What to work on → Report every line of the records that contains the word "insurance".

Entries supplied →
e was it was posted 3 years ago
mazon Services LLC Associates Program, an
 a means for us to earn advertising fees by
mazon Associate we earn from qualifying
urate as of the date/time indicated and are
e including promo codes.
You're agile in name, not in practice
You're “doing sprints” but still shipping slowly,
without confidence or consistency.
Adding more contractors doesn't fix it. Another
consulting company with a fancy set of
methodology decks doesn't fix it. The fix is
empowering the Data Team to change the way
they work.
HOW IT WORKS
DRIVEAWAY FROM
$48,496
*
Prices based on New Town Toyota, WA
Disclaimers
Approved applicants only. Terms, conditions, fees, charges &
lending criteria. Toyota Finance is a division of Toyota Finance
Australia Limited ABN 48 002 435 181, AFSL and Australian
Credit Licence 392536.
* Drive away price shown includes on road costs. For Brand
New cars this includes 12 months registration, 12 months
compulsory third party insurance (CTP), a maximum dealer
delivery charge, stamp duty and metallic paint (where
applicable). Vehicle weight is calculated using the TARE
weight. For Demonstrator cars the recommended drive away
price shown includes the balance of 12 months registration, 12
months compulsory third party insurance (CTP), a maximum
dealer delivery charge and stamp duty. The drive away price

Task answer →
compulsory third party insurance (CTP), a maximum dealer
months compulsory third party insurance (CTP), a maximum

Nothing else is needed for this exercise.